* [Brief] Transcribe every row below word for word, leaving out the pictures.

————————

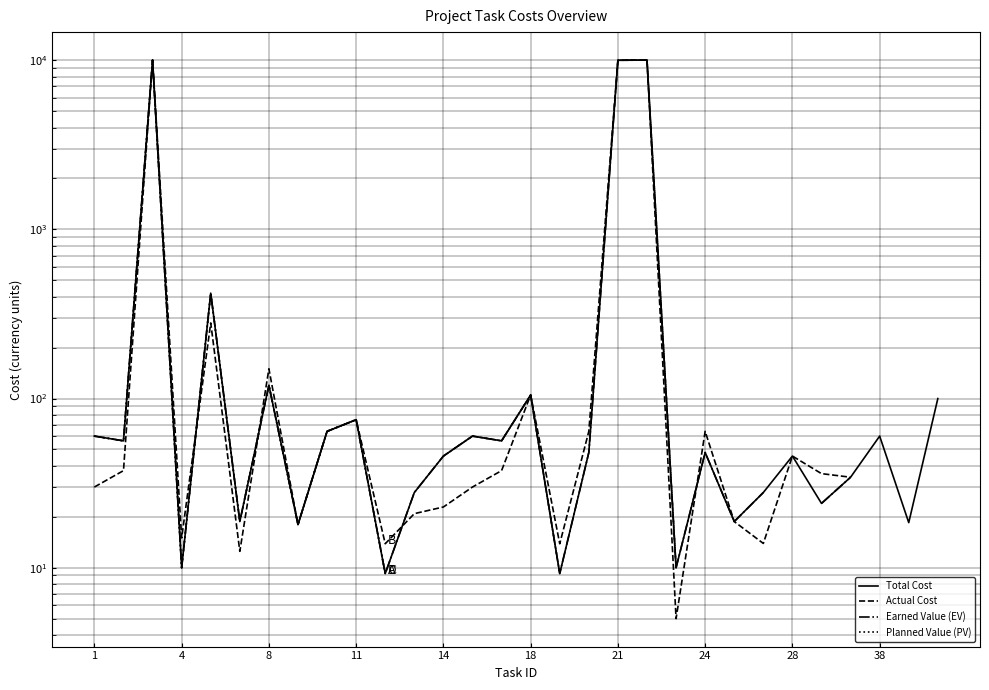

What are all the series names shown in the legend?

Total Cost, Actual Cost, Earned Value (EV), Planned Value (PV)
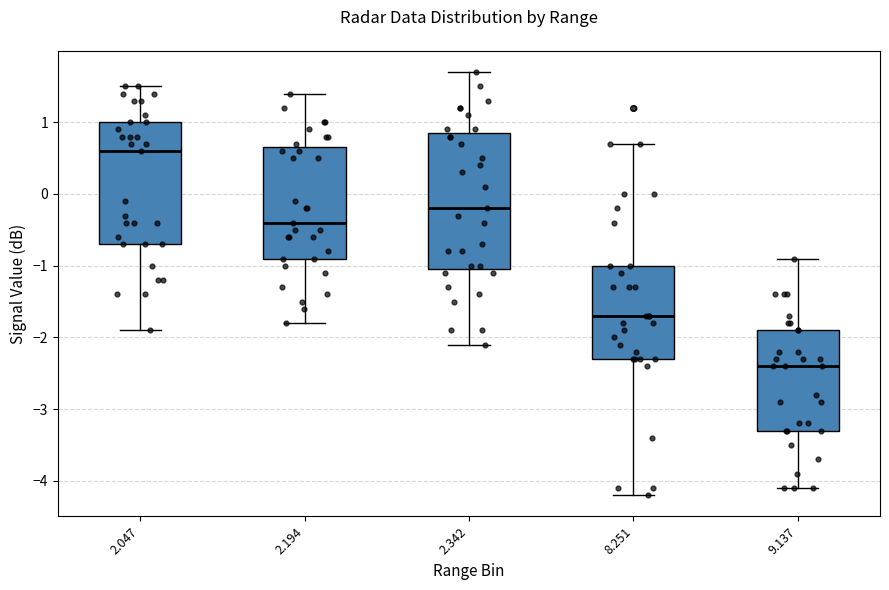

Reading left to right, transcribe this box plot: for each box, give where its median line is, the range the box spans, and where its two whiskers end, as read against the y-axis. The values are not printed on the chart, so give them approximately, as read against the axis.

2.047: median 0.6, box -0.7 to 1.0, whiskers -1.9 to 1.5
2.194: median -0.4, box -0.9 to 0.7, whiskers -1.8 to 1.4
2.342: median -0.2, box -1.0 to 0.9, whiskers -2.1 to 1.7
8.251: median -1.7, box -2.3 to -1.0, whiskers -4.2 to 0.7
9.137: median -2.4, box -3.3 to -1.9, whiskers -4.1 to -0.9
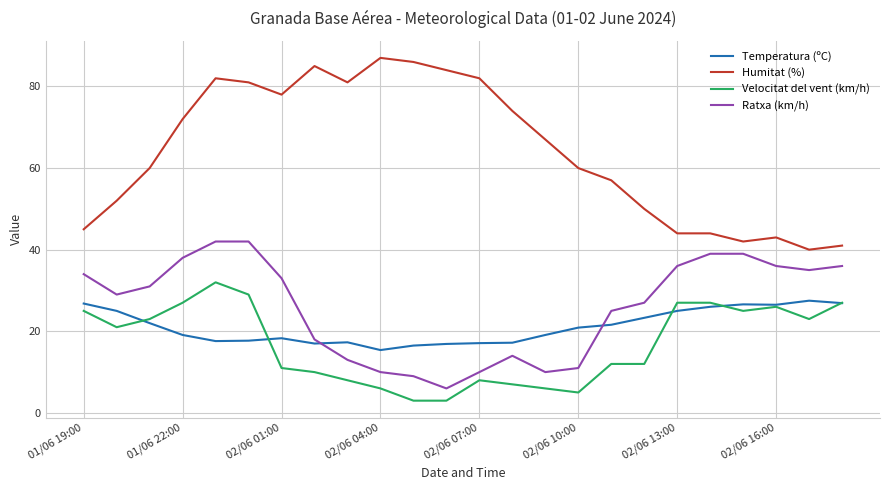

Which series has the largest total across all categories?

Humitat (%)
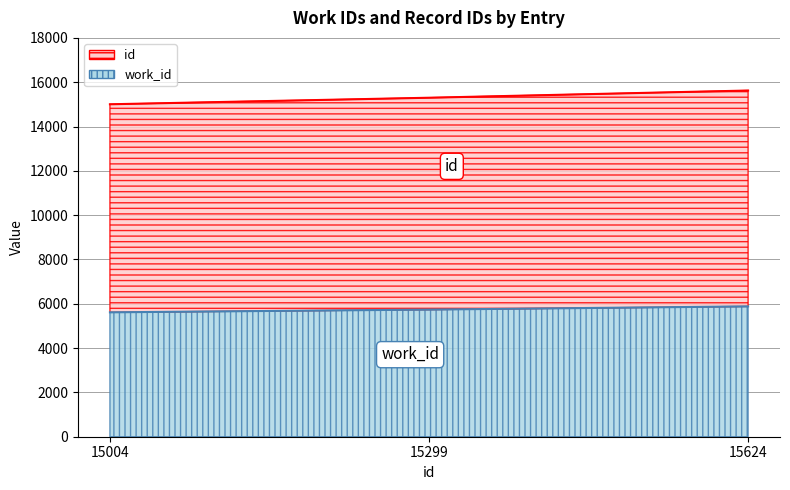

Reading left to right, extract all data points from this chart.

work_id: 5614	5738	5882
id: 15004	15299	15624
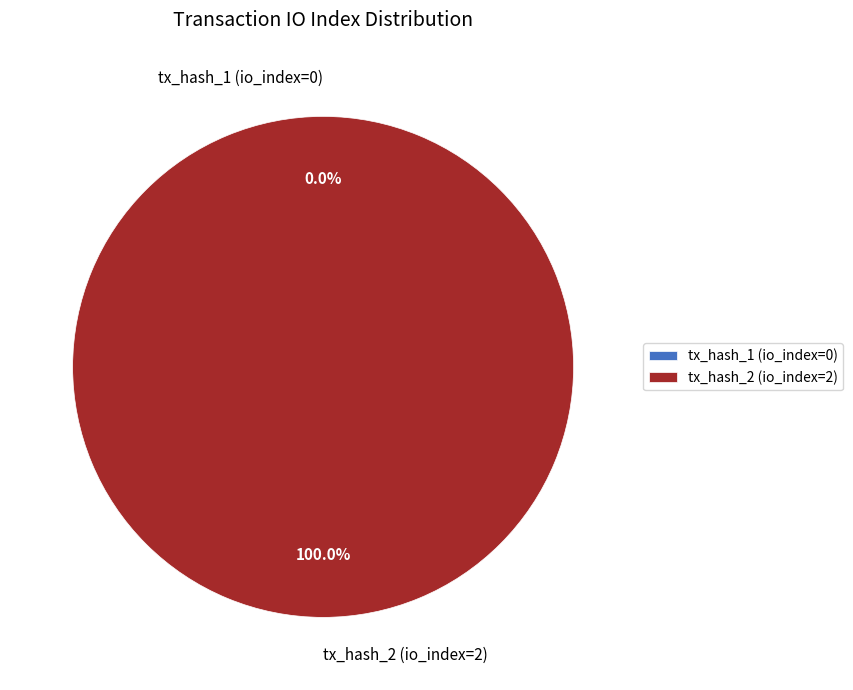

The tx_hash_2 (io_index=2) slice represents 85% of the pie. True or false?

False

————————

* [Result]
What are all the series names shown in the legend?

Total Cost, Actual Cost, Earned Value (EV), Planned Value (PV)

Reading left to right, transcribe this box plot: for each box, give where its median line is, the range the box spans, and where its two whiskers end, as read against the y-axis. The values are not printed on the chart, so give them approximately, as read against the axis.

2.047: median 0.6, box -0.7 to 1.0, whiskers -1.9 to 1.5
2.194: median -0.4, box -0.9 to 0.7, whiskers -1.8 to 1.4
2.342: median -0.2, box -1.0 to 0.9, whiskers -2.1 to 1.7
8.251: median -1.7, box -2.3 to -1.0, whiskers -4.2 to 0.7
9.137: median -2.4, box -3.3 to -1.9, whiskers -4.1 to -0.9

Which series has the largest total across all categories?

Humitat (%)

Reading left to right, extract all data points from this chart.

work_id: 5614	5738	5882
id: 15004	15299	15624

The tx_hash_2 (io_index=2) slice represents 85% of the pie. True or false?

False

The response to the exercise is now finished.